Themen und Sachgeschäfte
Bereits in der 5. Kantonsrats-Sitzung meldete ich mich zu Wort, wohl wissend, dass man als Frischling noch etwas länger warten müsste. Ich sprach dies auch gleich an und gab zu verstehen, dass eine Schulpräsidentin beim Thema „Poolstunden“ nicht schweigend warten könne. Damit stiess ich auf Verständnis und habe mich seither nicht häufig, aber immer wieder zu einzelnen Sachgeschäften geäussert. Sämtliche Vorstösse und Gesetzesänderungen, die zur Bearbeitung der Kommission für öffentliche Sicherheit und Soziales zugewiesen werden, habe ich parteiintern zu behandeln und bei freier Debatte im Rat zu vertreten, da ich die EVP in dieser Kommission vertrete. Beispiele solcher Themen waren im vergangenen Jahr z.B. Interpellationen zur Rechtstellung der „Sans Papiers“ und betreffend Einkaufsartikel für Gefangene, die Revision des Gesetzes für das Sozialversicherungsgericht, die Abänderung einzelner Artikel des Steuergesetzes und das neue Polizeigesetz.

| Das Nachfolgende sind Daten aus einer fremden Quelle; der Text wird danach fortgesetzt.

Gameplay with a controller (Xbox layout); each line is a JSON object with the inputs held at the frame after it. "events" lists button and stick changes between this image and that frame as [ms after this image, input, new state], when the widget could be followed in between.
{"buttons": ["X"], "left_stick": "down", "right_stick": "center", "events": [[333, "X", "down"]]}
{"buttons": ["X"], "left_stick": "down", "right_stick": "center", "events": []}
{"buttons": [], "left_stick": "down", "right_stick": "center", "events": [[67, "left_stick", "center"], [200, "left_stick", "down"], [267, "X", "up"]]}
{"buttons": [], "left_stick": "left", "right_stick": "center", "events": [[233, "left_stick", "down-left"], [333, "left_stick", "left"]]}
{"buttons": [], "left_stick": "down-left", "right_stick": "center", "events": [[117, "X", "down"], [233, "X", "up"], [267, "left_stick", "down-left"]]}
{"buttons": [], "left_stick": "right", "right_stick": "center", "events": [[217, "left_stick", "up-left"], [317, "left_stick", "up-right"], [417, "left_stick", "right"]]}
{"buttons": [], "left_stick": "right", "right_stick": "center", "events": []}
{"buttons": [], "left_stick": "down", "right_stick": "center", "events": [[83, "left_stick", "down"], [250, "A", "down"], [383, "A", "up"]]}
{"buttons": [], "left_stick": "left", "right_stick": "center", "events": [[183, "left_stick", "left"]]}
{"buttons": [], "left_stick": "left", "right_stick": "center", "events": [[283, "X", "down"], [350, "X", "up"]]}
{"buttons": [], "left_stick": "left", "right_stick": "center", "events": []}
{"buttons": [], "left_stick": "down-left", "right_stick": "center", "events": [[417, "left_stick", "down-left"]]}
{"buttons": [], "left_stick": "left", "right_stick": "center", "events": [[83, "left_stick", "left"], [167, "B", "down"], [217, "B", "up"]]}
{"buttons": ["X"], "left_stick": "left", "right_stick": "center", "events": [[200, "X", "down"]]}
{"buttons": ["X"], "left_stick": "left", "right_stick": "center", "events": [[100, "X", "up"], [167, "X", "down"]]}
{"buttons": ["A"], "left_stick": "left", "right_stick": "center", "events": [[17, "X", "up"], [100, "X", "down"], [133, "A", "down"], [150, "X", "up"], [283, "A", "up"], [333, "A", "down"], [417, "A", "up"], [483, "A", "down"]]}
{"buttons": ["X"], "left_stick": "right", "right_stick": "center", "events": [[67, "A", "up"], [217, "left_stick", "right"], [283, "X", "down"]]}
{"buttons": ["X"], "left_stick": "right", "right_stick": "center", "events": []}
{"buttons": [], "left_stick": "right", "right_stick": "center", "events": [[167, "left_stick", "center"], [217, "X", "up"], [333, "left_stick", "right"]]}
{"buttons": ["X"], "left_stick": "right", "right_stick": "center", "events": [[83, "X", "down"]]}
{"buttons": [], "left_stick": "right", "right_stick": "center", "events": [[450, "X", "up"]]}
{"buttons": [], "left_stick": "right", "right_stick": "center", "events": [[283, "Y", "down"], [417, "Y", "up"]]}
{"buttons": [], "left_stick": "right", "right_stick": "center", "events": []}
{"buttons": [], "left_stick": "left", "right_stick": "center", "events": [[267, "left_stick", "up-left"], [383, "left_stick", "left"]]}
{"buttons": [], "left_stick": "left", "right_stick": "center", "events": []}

Das klingt auf dem Papier vielleicht langweilig, ist es aber im konkreten politischen Alltag überhaupt nicht. Denn die Folgen unserer Entscheide treffen immer Menschen und können grosse Auswirkungen auf die Gestaltung unseres Zusammenlebens, auf soziale Gerechtigkeit, wirtschaftliche Prosperität, aber auch auf die Effizienz des Service public haben. Gerade bei der umfangreichen Erarbeitung des neuen Polizeigesetzes galt es, sehr unterschiedlichen Ansprüchen zu genügen und mit dem neuen Gesetz die jahrelangen Querelen um Zuständigkeiten zwischen Stadt und Kanton endlich zu
beenden. Wir waren von einer problemlosen Annahme im Rat überzeugt, doch im letzten Moment wurde die Absetzung von der Traktandenliste beantrag. C’est la politique…!
Chancen für Kinder
Im letzten Herbst machte ich erstmals in einem Initiativkomitee mit und engagierte mich stark bei der Unterschriftensammlung. Die Initiative „Chancen für Kinder“ will mit gezielten Ergänzungsleistungen die Armut bei jungen Familien zum Verschwinden bringen. Am 15. März 2004 wurde sie mit über 15'000 Unterschriften dem Kantonsrat übergeben. Im nächsten Jahr wird das Volk darüber abstimmen können. Der grosse Effort ist für den Abstimmungskampf ist bereits vorprogrammiert.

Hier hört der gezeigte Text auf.